Something alarmed me in the Sunday papers this weekend – an article that condemned fruit as a dietary evil. Now I know there's been a backlash against sugar recently, but fruit – seriously? My mum has a rockin' bod for her 52 years. And she eats fruit. A lot of fruit. She's living, breathing proof  that fruit alone won't make you fat. So I was so glad to read that nutritionist Dr Joanna McMillan was equally alarmed....
 
First up it’s nonsense to talk about sugar as being the root of all our health problems. We cannot talk about sugar as a singular compound in the same way that we can’t lump fat together, or carbs for that matter. Sugars are simply the single or double saccharides that are found in foods, mostly plant foods.

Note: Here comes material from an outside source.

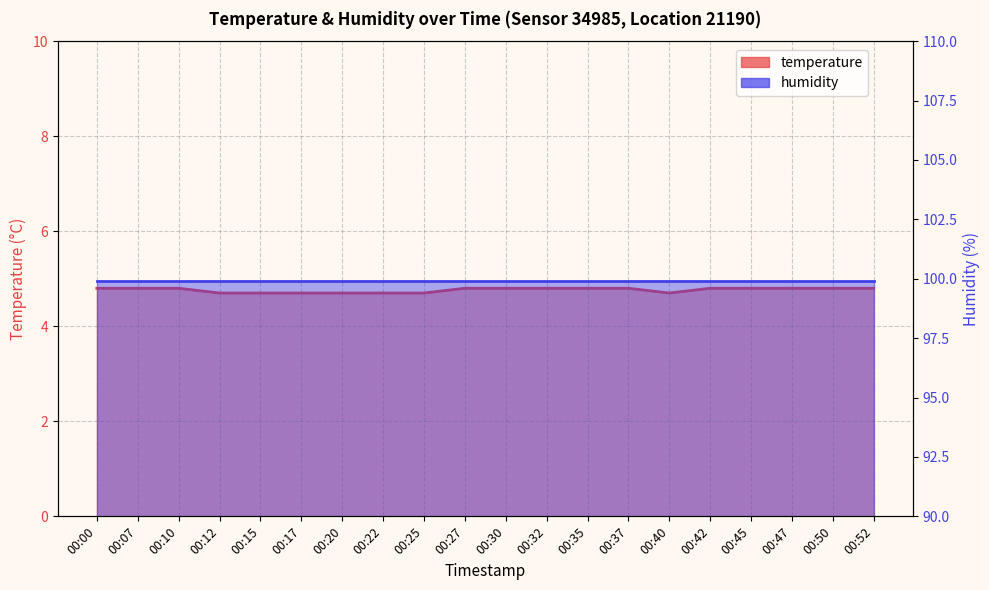

List the labels in order of value, smallest first.

00:12, 00:15, 00:17, 00:20, 00:22, 00:25, 00:40, 00:00, 00:07, 00:10, 00:27, 00:30, 00:32, 00:35, 00:37, 00:42, 00:45, 00:47, 00:50, 00:52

One sugar, glucose, is also what runs in our bloodstream as a key fuel for the body. The brain in particular uses about a quarter of the total body’s glucose use, despite being only two percent of the total body weight.

Glucose in the blood is vital… if it drops too low you would pass out and eventually die if glucose could not be ‘found’. It’s worth remembering that when we talk about sugar. We need it as a prime fuel in the body, along with fat. So what about sugar in foods?

Well there is no doubt that excess added sugars are contributing to obesity and many chronic health problems we face in this country. But added refined sugars are not the same as sugars naturally present in foods. In interpreting them as so we are making all the same mistakes we made when we entered the low fat era. We opted for low fat foods and forgot about healthy fats and whole foods.

With the proposition that fruits are bad because they contain sugar, we are doing the same thing. Sugars in fruit are bound up in cell walls along with fibre, nutrients and phytochemicals including antioxidants. Our bodies have to work fairly hard to break these cells down, release the nutrients and sugars and then absorb them. This is a very different scenario to eating a lolly or drinking a soft drink – a dose of sugar without any nutrients or fibre whatsoever. To put them in the same basket is quite frankly ludicrous.

Fruit juice is not the same as fruit – it's all the sugar with none of the fibre-y good stuff. Dried fruit is not the same as fruit – it's shrivelled up, sweet and easy to overconsume. But a full green apple? That's not responsible for this country's obesity epidemic.